═══ AVAILABLE DATA

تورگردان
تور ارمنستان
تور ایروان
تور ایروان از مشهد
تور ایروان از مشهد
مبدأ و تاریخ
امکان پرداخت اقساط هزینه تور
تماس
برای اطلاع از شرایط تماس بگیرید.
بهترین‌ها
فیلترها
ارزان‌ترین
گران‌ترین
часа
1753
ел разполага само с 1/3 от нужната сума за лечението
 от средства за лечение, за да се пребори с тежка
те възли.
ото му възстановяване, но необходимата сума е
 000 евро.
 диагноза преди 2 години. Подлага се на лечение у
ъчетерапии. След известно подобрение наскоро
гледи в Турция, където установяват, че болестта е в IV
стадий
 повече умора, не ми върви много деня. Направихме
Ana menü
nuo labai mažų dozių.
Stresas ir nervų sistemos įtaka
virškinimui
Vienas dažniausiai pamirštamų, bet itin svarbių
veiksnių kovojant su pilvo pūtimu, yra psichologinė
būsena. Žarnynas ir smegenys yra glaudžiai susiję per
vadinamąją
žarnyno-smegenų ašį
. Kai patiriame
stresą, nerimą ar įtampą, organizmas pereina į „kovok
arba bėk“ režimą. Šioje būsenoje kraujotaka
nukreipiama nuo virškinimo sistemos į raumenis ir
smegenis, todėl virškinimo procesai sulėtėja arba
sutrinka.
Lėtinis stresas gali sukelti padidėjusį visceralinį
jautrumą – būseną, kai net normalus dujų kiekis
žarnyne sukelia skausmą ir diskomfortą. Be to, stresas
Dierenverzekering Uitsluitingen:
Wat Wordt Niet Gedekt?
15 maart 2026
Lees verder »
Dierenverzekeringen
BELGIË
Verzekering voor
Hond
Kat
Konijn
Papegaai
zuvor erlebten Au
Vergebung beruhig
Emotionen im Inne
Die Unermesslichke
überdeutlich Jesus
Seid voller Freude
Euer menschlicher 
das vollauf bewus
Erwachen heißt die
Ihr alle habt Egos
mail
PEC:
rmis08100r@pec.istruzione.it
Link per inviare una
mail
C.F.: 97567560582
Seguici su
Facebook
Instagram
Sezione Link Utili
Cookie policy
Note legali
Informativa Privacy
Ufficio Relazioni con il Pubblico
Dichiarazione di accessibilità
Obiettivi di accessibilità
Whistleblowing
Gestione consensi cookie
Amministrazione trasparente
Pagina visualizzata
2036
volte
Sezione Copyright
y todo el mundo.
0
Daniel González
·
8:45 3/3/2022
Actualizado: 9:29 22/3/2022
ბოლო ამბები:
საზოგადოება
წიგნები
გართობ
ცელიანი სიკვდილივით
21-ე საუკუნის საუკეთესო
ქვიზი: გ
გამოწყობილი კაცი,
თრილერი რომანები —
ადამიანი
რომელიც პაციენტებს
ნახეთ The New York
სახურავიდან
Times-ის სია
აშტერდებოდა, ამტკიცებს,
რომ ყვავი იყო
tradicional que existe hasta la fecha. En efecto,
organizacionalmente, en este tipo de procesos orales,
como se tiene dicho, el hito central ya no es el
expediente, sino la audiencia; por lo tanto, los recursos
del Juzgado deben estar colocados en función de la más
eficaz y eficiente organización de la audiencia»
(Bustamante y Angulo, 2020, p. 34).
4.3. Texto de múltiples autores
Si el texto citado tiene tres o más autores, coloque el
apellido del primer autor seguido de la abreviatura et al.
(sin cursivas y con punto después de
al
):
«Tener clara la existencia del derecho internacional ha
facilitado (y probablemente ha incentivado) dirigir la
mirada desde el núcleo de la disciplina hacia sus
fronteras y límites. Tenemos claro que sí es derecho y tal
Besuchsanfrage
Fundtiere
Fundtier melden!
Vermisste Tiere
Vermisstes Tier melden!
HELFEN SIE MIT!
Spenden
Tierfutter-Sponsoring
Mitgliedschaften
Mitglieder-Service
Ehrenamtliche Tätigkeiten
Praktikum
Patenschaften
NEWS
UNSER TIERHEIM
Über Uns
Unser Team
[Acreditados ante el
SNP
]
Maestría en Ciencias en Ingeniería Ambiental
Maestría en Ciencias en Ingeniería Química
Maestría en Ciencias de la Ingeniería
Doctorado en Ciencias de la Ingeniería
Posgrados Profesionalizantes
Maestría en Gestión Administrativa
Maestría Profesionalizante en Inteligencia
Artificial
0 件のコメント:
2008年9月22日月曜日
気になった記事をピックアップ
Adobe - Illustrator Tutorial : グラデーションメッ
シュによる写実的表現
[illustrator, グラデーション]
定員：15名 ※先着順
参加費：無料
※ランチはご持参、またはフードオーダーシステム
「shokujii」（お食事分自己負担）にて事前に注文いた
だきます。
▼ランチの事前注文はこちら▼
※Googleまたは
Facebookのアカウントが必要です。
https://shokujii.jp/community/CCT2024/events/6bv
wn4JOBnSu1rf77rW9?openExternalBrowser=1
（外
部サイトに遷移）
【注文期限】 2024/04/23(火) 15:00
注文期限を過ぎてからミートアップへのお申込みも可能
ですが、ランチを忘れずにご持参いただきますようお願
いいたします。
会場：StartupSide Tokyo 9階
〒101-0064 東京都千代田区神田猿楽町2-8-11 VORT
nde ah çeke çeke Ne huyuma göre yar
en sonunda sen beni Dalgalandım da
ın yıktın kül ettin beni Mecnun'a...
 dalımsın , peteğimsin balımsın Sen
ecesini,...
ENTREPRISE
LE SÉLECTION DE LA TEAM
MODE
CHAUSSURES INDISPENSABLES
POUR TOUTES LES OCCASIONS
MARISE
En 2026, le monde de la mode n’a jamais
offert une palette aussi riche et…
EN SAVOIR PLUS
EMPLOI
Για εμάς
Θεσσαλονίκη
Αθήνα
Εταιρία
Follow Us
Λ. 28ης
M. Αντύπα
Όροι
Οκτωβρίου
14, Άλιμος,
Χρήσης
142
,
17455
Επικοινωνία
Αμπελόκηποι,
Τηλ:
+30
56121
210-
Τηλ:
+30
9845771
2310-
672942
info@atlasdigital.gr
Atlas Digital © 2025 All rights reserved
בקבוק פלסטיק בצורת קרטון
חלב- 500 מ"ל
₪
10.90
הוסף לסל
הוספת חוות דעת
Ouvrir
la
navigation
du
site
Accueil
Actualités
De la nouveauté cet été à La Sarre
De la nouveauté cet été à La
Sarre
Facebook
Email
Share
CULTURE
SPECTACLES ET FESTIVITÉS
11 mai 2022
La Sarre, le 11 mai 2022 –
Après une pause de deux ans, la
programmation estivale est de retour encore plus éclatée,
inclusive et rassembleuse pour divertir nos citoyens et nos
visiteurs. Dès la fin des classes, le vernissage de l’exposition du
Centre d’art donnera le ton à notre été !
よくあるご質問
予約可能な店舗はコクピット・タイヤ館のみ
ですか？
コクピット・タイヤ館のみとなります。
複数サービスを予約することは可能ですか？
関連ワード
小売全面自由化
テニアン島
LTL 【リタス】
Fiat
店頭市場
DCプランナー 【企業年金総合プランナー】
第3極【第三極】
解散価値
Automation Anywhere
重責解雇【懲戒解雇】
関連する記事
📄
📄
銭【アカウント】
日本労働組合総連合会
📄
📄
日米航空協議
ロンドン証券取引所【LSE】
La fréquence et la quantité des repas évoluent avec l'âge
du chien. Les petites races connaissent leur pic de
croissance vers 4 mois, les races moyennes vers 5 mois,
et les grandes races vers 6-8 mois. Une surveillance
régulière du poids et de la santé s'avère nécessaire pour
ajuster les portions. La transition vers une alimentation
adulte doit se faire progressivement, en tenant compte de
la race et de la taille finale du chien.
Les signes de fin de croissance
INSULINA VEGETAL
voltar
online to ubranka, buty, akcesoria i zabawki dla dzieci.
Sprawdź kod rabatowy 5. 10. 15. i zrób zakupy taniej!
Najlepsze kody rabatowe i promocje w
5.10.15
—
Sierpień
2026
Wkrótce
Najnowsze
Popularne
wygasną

══════

**PROBLEM DETAILS**
In the records above, the line with "Mitgliedschaften" marks the start and the line with "Doctorado en Ciencias de la Ingeniería" marks the end; copy that stretch exactly, both lines included, and nothing else.

**RESULT FOR THIS EXERCISE**
Mitgliedschaften
Mitglieder-Service
Ehrenamtliche Tätigkeiten
Praktikum
Patenschaften
NEWS
UNSER TIERHEIM
Über Uns
Unser Team
[Acreditados ante el
SNP
]
Maestría en Ciencias en Ingeniería Ambiental
Maestría en Ciencias en Ingeniería Química
Maestría en Ciencias de la Ingeniería
Doctorado en Ciencias de la Ingeniería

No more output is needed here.